--- PROVIDED RECORDS Enclosed Below ---

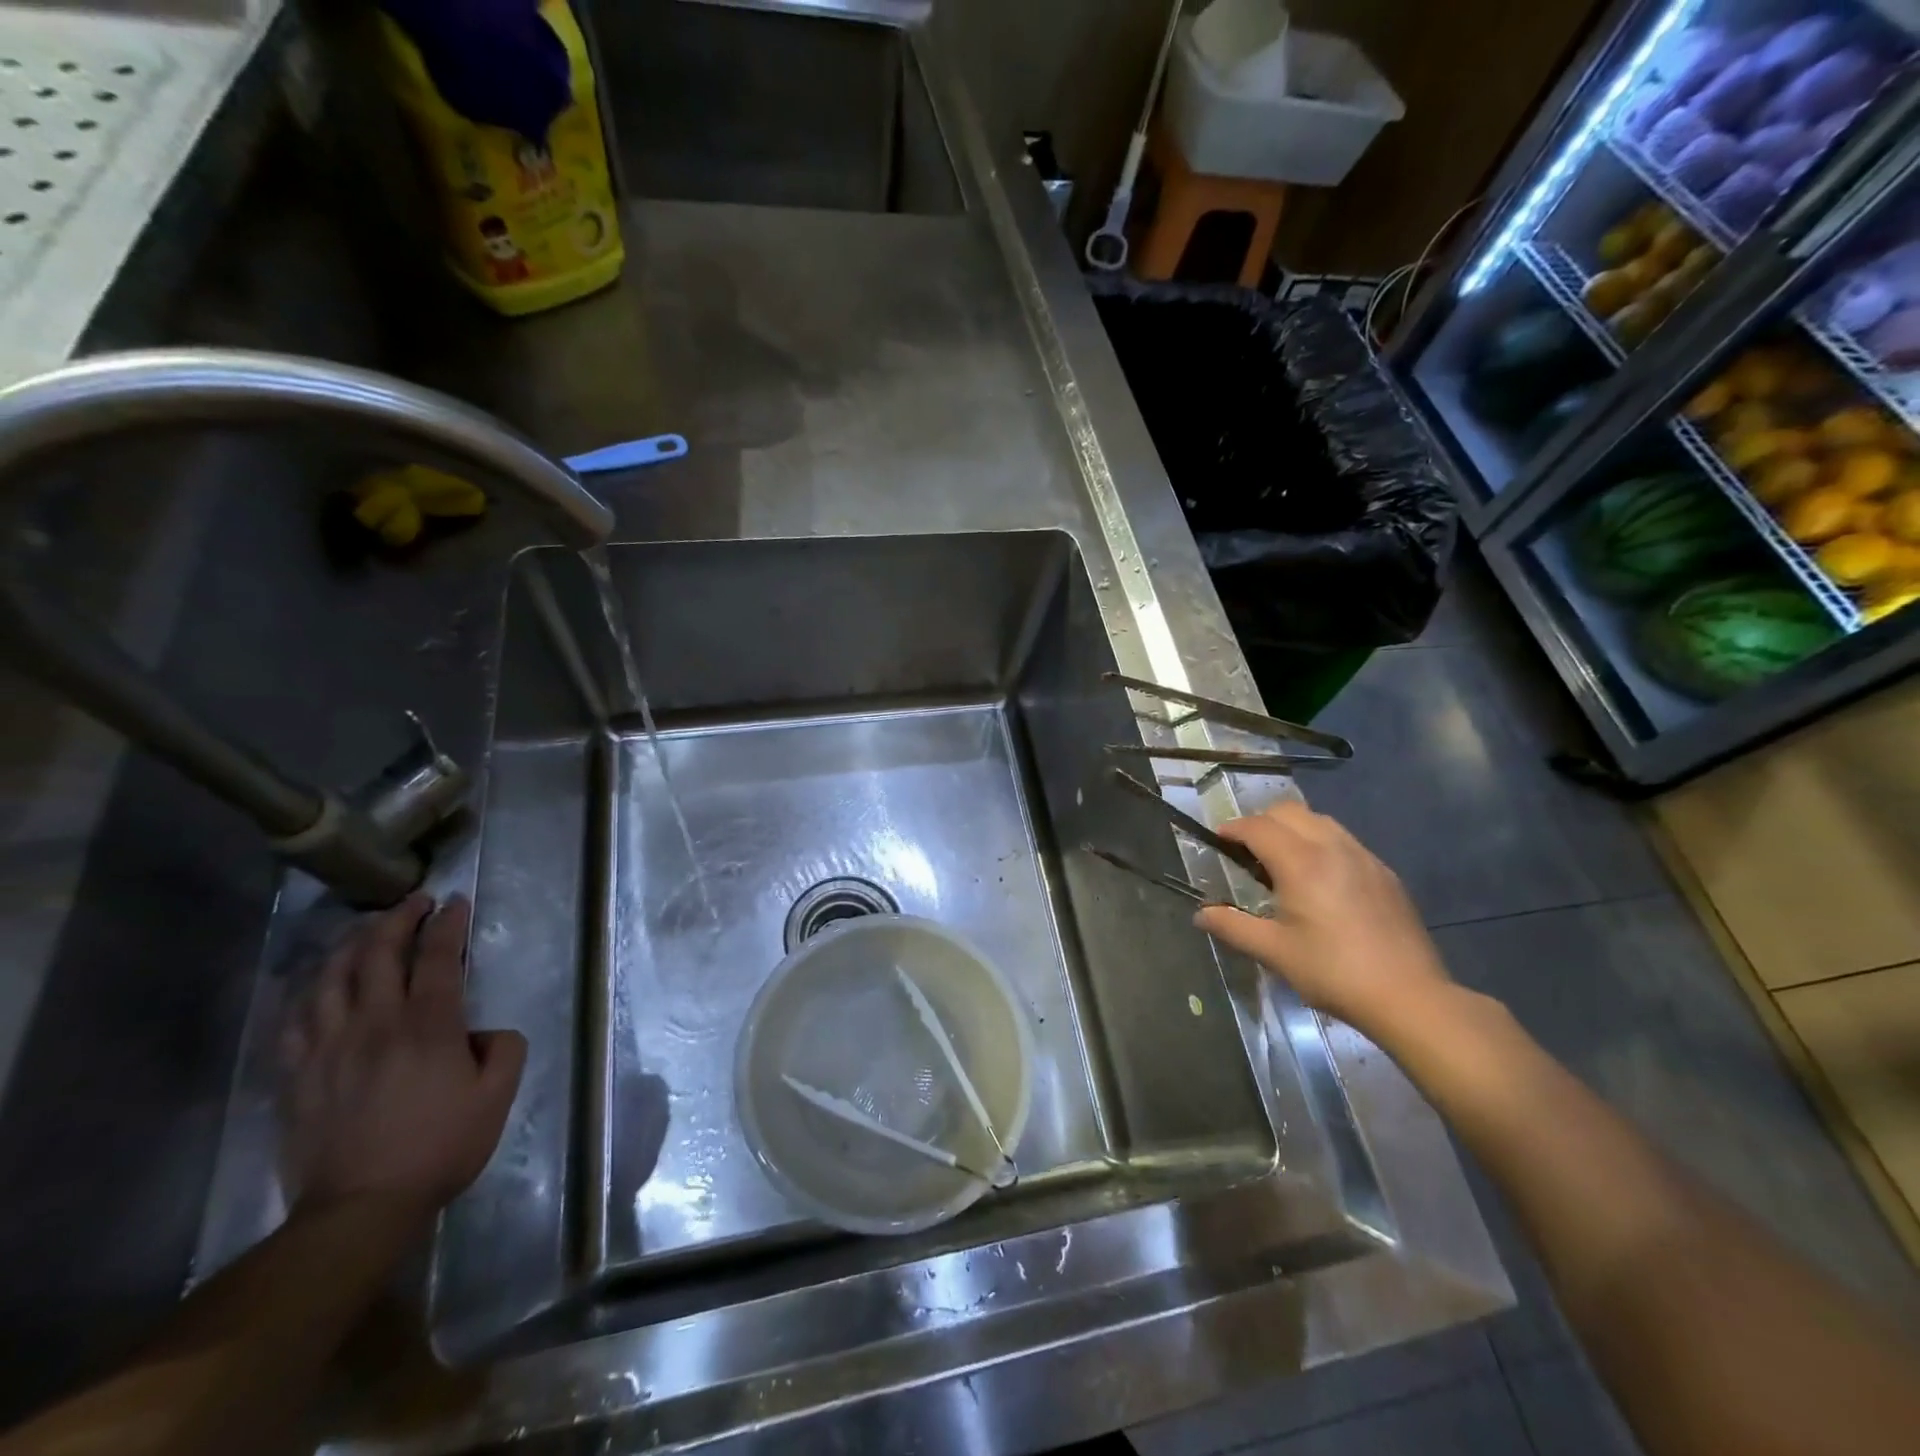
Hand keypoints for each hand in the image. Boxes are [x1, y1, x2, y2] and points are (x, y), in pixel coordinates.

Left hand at [281, 894, 526, 1219]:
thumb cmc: (440, 1147)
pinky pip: (295, 1018)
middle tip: (414, 902)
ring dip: (352, 944)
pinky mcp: (297, 1074)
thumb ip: (504, 1049)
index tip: (456, 902)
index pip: (438, 957)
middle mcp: (375, 1023)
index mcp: (428, 1026)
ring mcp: (328, 1047)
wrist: (359, 1208)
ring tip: (367, 930)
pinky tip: (317, 981)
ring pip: (331, 977)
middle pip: (379, 954)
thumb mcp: (497, 1096)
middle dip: (398, 918)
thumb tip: (484, 1032)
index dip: (449, 924)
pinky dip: (308, 989)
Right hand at [1194, 799, 1453, 1038]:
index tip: (1218, 840)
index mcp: (1301, 862)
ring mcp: (1364, 857)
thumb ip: (1233, 926)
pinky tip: (1319, 878)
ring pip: (1320, 820)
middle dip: (1261, 822)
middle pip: (1289, 811)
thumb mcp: (1274, 952)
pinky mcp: (1384, 873)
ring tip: (1281, 859)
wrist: (1409, 996)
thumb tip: (1201, 914)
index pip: (1258, 827)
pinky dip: (1320, 843)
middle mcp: (1332, 847)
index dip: (1233, 829)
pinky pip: (1344, 840)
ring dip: (1293, 828)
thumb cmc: (1333, 971)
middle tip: (1246, 850)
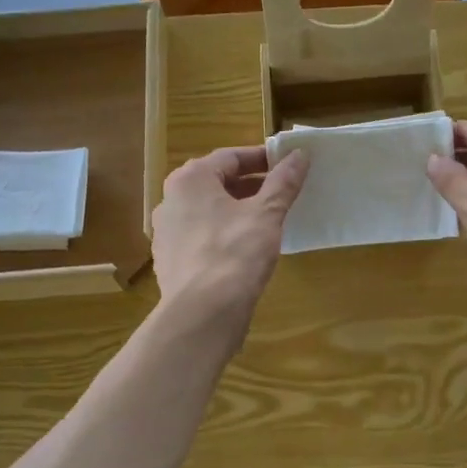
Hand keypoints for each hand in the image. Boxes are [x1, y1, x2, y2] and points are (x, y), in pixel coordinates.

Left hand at [151, 145, 308, 342]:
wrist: (202, 313)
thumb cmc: (235, 253)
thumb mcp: (267, 214)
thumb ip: (283, 182)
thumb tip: (300, 154)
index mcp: (190, 180)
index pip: (230, 157)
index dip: (262, 158)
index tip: (287, 165)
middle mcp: (170, 200)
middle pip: (216, 183)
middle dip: (250, 186)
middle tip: (282, 193)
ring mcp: (166, 233)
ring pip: (207, 211)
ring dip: (237, 211)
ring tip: (268, 221)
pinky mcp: (170, 261)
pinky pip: (201, 237)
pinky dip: (223, 235)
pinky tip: (245, 250)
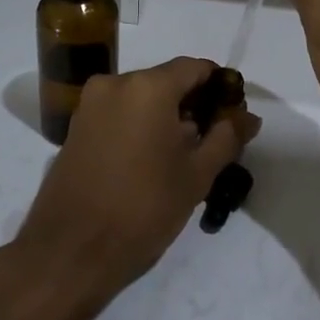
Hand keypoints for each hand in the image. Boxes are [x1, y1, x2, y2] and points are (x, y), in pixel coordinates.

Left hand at [13, 58, 260, 304]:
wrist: (70, 251)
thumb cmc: (143, 209)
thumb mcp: (196, 175)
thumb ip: (226, 138)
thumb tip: (248, 116)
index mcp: (148, 87)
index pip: (194, 67)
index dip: (219, 87)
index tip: (233, 114)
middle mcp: (115, 84)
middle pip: (166, 81)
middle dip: (192, 104)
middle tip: (213, 140)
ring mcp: (90, 105)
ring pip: (140, 99)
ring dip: (165, 118)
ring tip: (183, 157)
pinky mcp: (75, 128)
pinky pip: (118, 114)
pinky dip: (139, 127)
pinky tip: (150, 162)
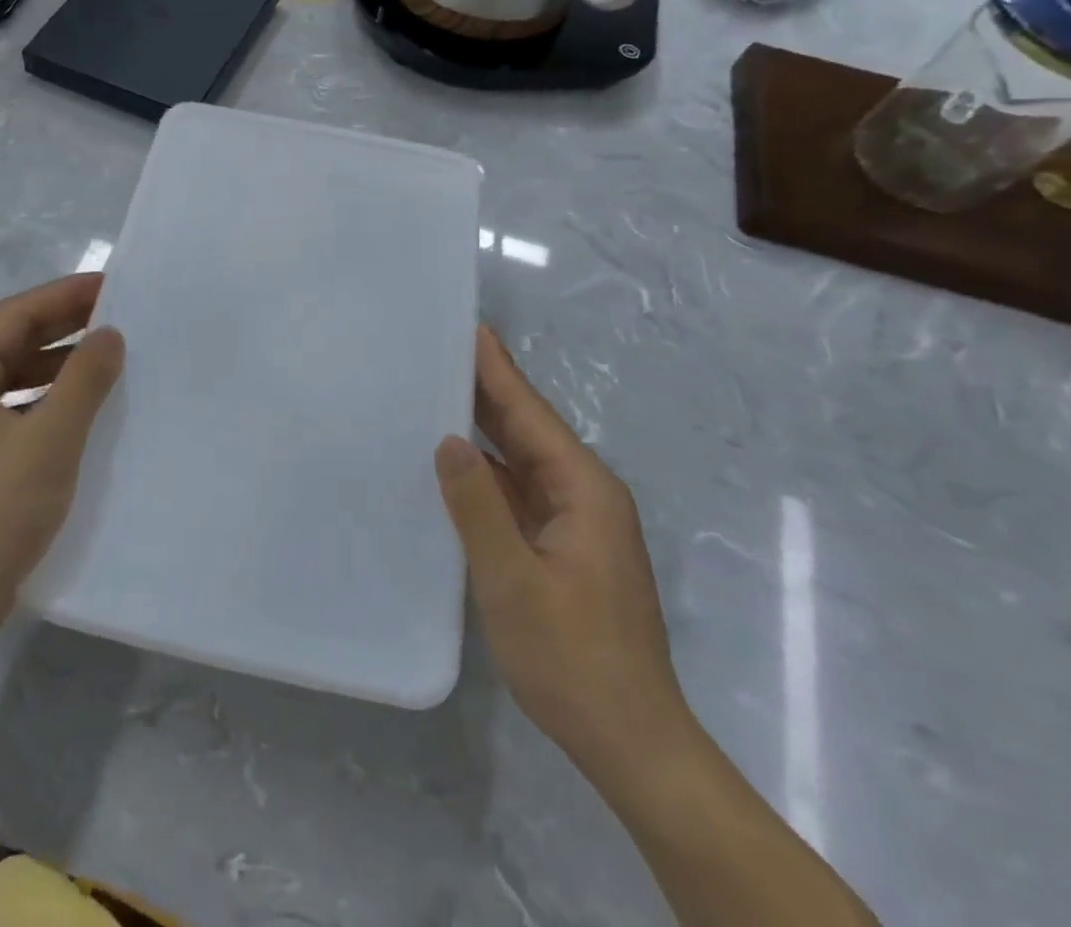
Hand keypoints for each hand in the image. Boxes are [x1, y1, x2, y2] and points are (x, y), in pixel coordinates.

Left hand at [0, 273, 123, 661]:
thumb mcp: (50, 439)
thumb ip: (85, 379)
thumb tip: (110, 334)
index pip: (14, 314)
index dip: (67, 296)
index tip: (114, 285)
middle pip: (8, 342)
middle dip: (64, 329)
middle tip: (120, 317)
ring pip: (8, 377)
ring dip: (55, 366)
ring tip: (108, 358)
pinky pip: (4, 409)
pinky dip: (41, 401)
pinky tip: (79, 407)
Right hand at [436, 327, 692, 786]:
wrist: (631, 742)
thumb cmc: (573, 659)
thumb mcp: (513, 581)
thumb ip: (478, 507)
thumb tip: (449, 440)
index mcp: (583, 489)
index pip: (531, 414)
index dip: (497, 370)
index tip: (469, 328)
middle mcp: (585, 494)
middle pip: (529, 429)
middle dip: (488, 389)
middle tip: (441, 350)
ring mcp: (576, 522)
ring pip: (523, 460)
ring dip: (485, 428)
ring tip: (438, 392)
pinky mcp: (564, 546)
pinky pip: (520, 491)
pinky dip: (488, 470)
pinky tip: (454, 463)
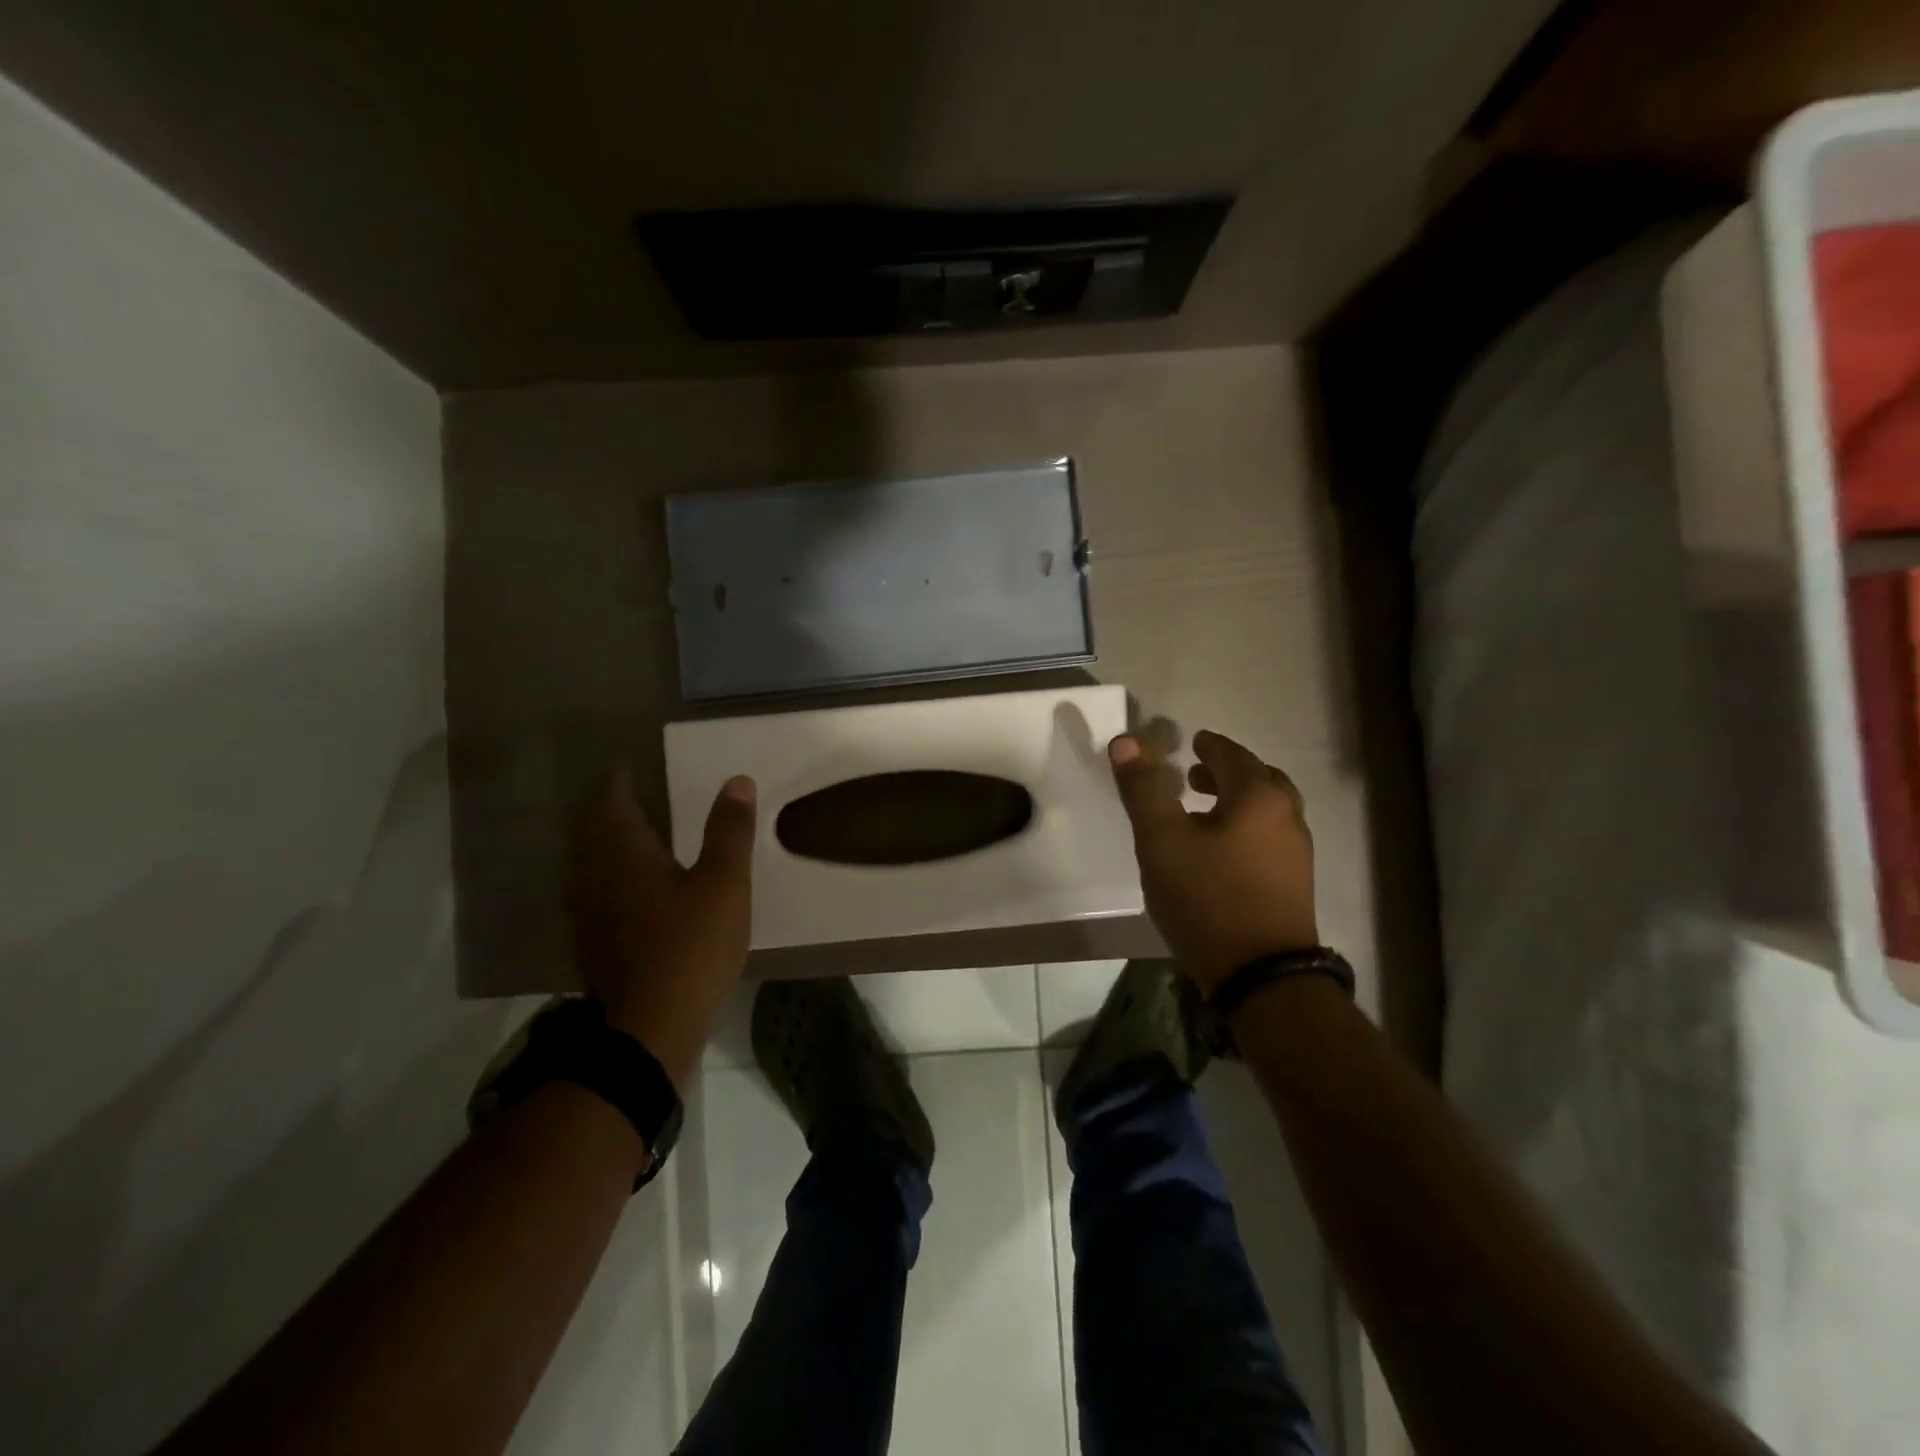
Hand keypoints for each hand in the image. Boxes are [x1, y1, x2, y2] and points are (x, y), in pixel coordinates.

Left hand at [567, 768, 756, 1089]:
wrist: (649, 1028)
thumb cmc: (690, 944)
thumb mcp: (724, 883)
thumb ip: (730, 831)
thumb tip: (737, 781)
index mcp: (624, 853)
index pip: (611, 802)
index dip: (617, 783)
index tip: (627, 768)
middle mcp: (595, 877)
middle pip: (594, 833)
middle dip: (610, 812)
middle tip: (635, 798)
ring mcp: (589, 915)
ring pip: (591, 866)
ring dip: (607, 847)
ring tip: (635, 838)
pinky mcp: (593, 946)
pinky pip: (596, 896)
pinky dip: (610, 882)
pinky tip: (630, 893)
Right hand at [1109, 729, 1316, 993]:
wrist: (1262, 977)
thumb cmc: (1207, 898)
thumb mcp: (1162, 841)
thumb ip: (1144, 789)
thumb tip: (1125, 742)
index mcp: (1258, 797)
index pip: (1232, 754)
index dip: (1208, 746)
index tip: (1191, 743)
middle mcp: (1287, 816)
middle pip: (1258, 779)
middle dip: (1225, 772)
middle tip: (1193, 776)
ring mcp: (1296, 853)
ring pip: (1266, 810)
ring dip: (1235, 801)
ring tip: (1202, 812)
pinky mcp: (1294, 885)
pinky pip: (1268, 837)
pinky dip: (1245, 828)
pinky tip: (1220, 852)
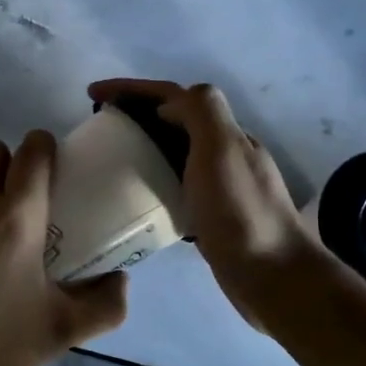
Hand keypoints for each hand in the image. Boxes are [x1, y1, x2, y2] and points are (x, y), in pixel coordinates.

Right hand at [88, 79, 324, 328]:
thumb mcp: (222, 148)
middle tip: (98, 125)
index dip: (132, 88)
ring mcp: (220, 185)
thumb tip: (167, 105)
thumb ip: (201, 111)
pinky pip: (174, 184)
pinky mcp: (211, 214)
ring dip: (142, 145)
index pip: (173, 95)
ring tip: (108, 157)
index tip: (93, 93)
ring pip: (174, 152)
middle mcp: (224, 153)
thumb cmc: (240, 211)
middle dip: (135, 113)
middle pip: (173, 119)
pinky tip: (134, 195)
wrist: (273, 276)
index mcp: (225, 132)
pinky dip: (152, 179)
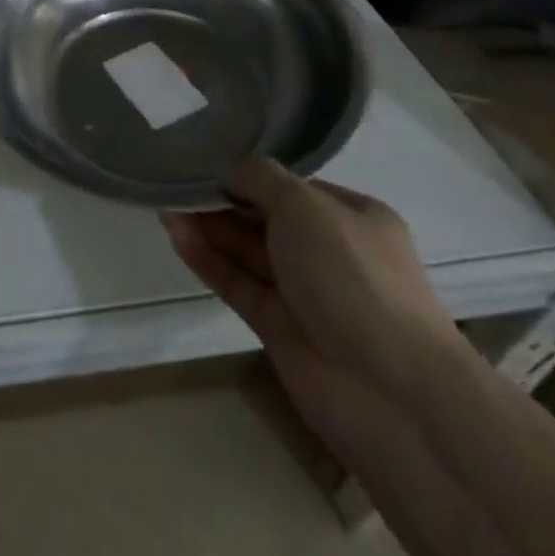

--- End of Enclosed PROVIDED RECORDS ---

Only the lines above from the one with "pinky pip: (520, 491)" to the one with "middle pip: (594, 833)" should be printed, both included and exactly as written; no picture belongs in the copy.

pinky pip: (520, 491)
pinky dip: (488, 470)
pinky tip: (454, 463)
Hand keypoints for each hand in the image. Boxes are [x1, y1, x2, y2] and points are (x, y), in pixel coordinates.

Left hand at [567, 768, 756, 1089]:
wrist: (649, 1028)
thumb cmc: (690, 944)
thumb mcp: (724, 883)
thumb ip: (730, 831)
thumb tip: (737, 781)
index mcp: (624, 853)
index pip: (611, 802)
index dip: (617, 783)
index tip: (627, 768)
middle mcp: (595, 877)
middle pip: (594, 833)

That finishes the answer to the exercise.